# Jerry Miculek's DVD



## mccoy (Dec 31, 2007)

I got JM's DVD on advanced shooting.
Saw it a coupla times but requires more viewing to sink into.

At first he answers practical questions about details in grip, trigger control, stance, reloading, fast drawing. He definitely suggests to use the pad of the trigger finger. according to him, the joint is inefficient since it leaves too much of the finger outside the guard. This especially in rapid fire. He concludes though that trigger control may vary from person to person and from gun to gun.


Rapid fire: he reccomends to keep the gun cycling when moving from one target to the other. The DVD also contains practical examples at the range. He has a sort of a cronograph hung on his belt measuring lag time between shots. 

DVD is good in that it's real. He tries and shoot a gong with a scoped revolver at 300 yards in a windy day. He misses every round but one.

All in all, a very pleasant and useful viewing.


----------



## Baldy (Jun 21, 2006)

I have his CD on tearing down the S&W revolver and it has a lot of good tips in it. He's the man when it comes to the double action revolver.:smt023


----------



## Guest (Mar 7, 2008)

Whenever I see him shoot I am always impressed with his speed and accuracy. What he does with a revolver truly amazes me. I always think the same thing "imagine if someone broke into his house while he was home".


----------



## Mike Barham (Mar 30, 2006)

That's a shot timer on his belt. Every serious shooter should have one. 

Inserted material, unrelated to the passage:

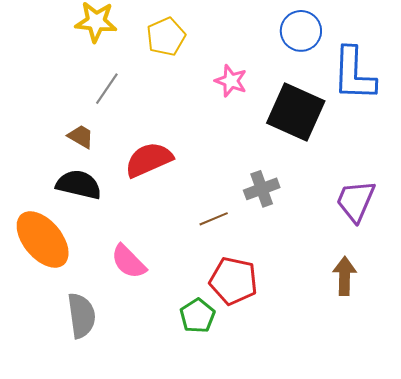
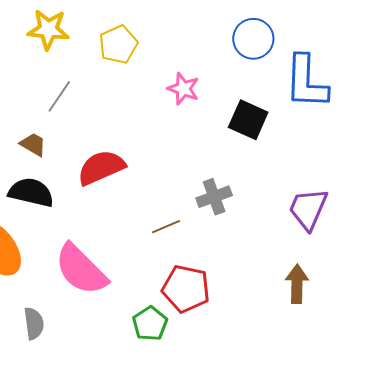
black square: (296, 112) -> (248, 120), size x0.7
pink semicircle: (129, 262) -> (81, 269), size x1.5
gray semicircle: (81, 316) -> (34, 323), size x0.7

I remain shocked at the number of shooters who have a dozen pistols but no shot timer. Practical shooting is part accuracy and part speed. Practical or defensive shooting practice without a timer is like shooting without a target - you have no objective feedback on how well you are doing, or if you are improving.


----------



## mccoy (Dec 31, 2007)

Thanks for the correct definition Mike,
before that, I would have seriously thought a shot timer was a timer hit by a bullet....

I read JM really trained hard to achieve his velocity, things like dry-firing while driving his delivery truck, or shooting 1000 rounds a day (I wonder if that's possible, one should stay up all night demooning, reloading and re-mooning...-what a life ! )


----------